Records supplied:
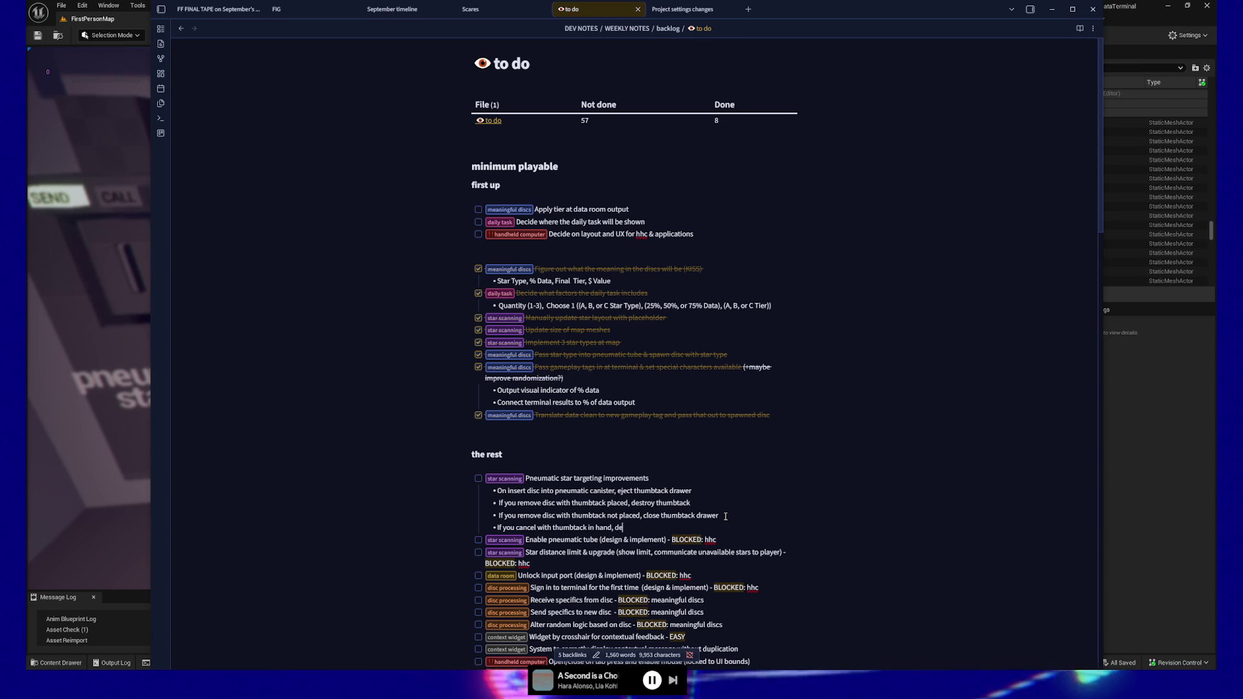
{"action": "type", "text": "stroy the thumbtack"}
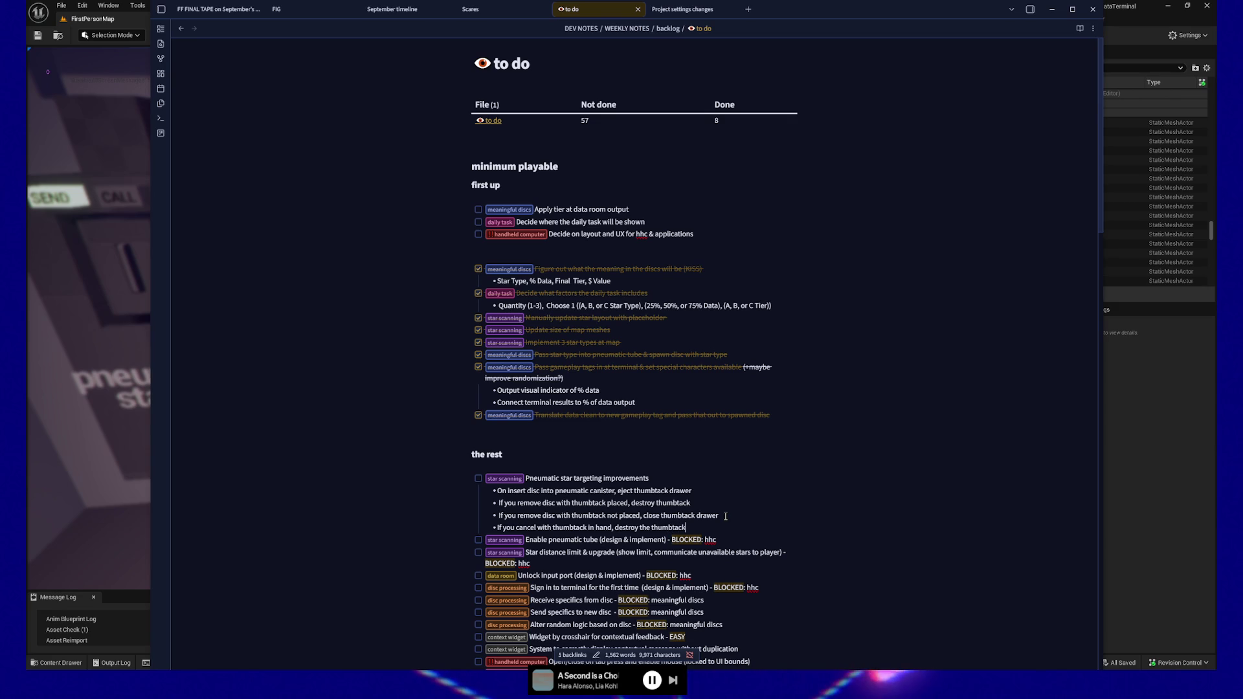
Add a 'When looking at a star with the thumb' sub-bullet, then move to the drawer bullet
{"action": "key", "text": "Return"}
{"action": "type", "text": "Wh"}
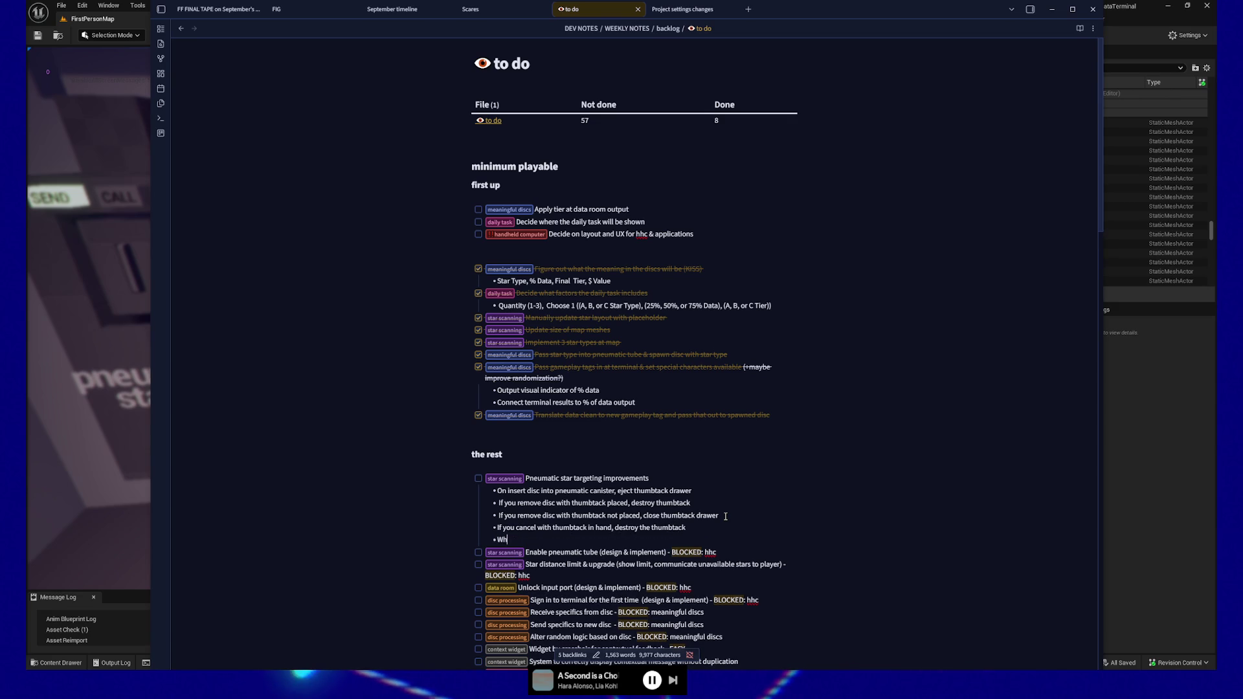
{"action": "type", "text": "en looking at "}
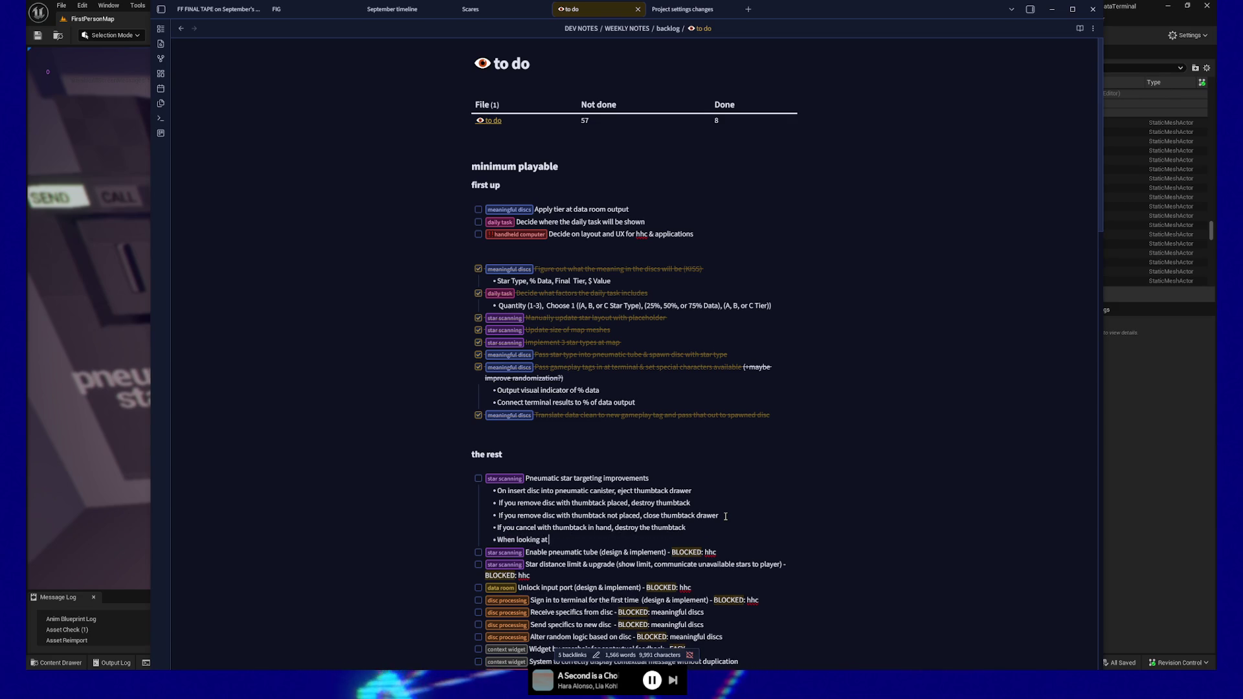
{"action": "type", "text": "a star"}
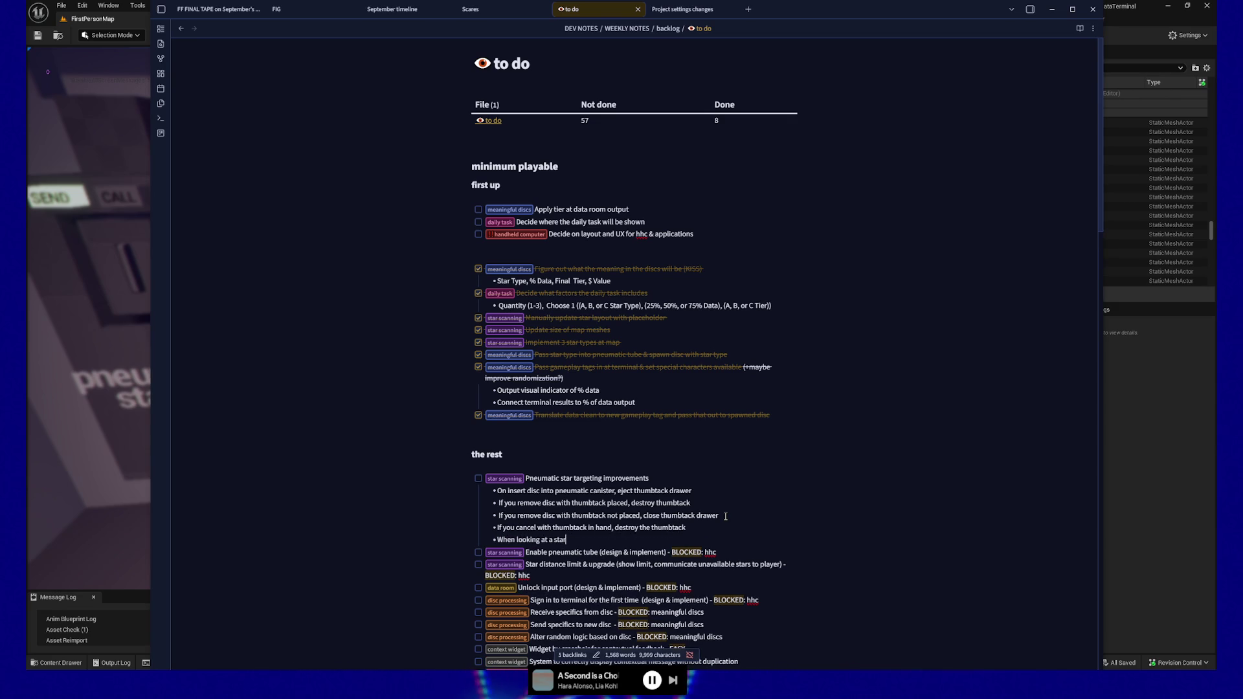
{"action": "type", "text": " with the thumb"}
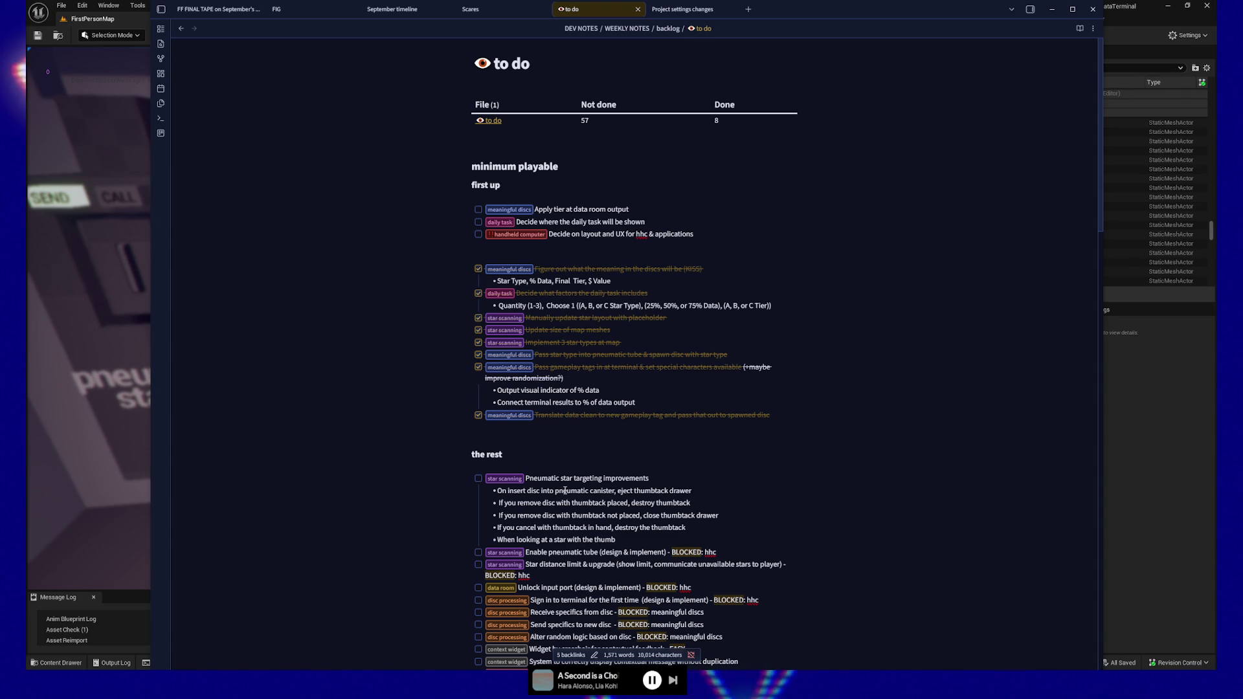
{"action": "left_click", "coordinate": [702, 490]}
Add a sub-bullet under the drawer line about bringing out the hhc on thumbtack pickup
{"action": "key", "text": "Return"}
{"action": "type", "text": "When you pick up a thumbtack, bring out the hhc"}
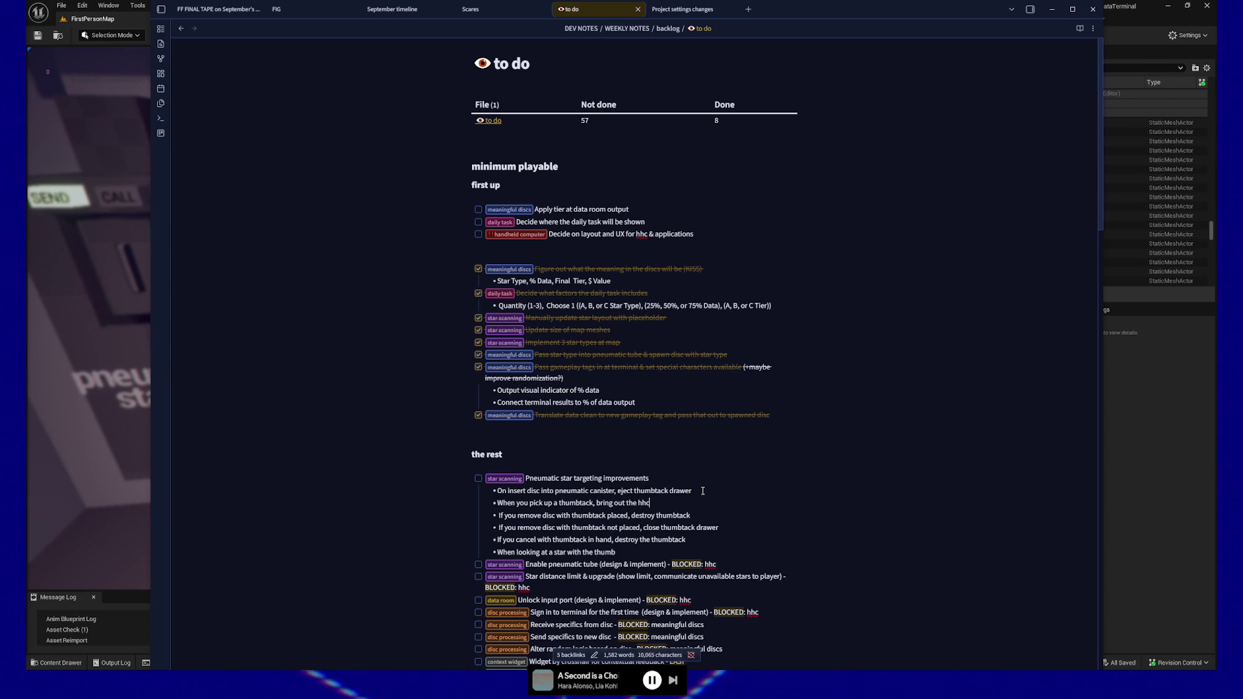
{"action": "key", "text": "Down"}
{"action": "key", "text": "Down"}
{"action": "key", "text": "Up"}
{"action": "key", "text": "Up"}
{"action": "key", "text": "Up"}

Task to complete:
Could you report every line of the material that contains the string "looking"?

Exercise solution:
Add a 'When looking at a star with the thumb' sub-bullet, then move to the drawer bullet
{"action": "type", "text": "en looking at "}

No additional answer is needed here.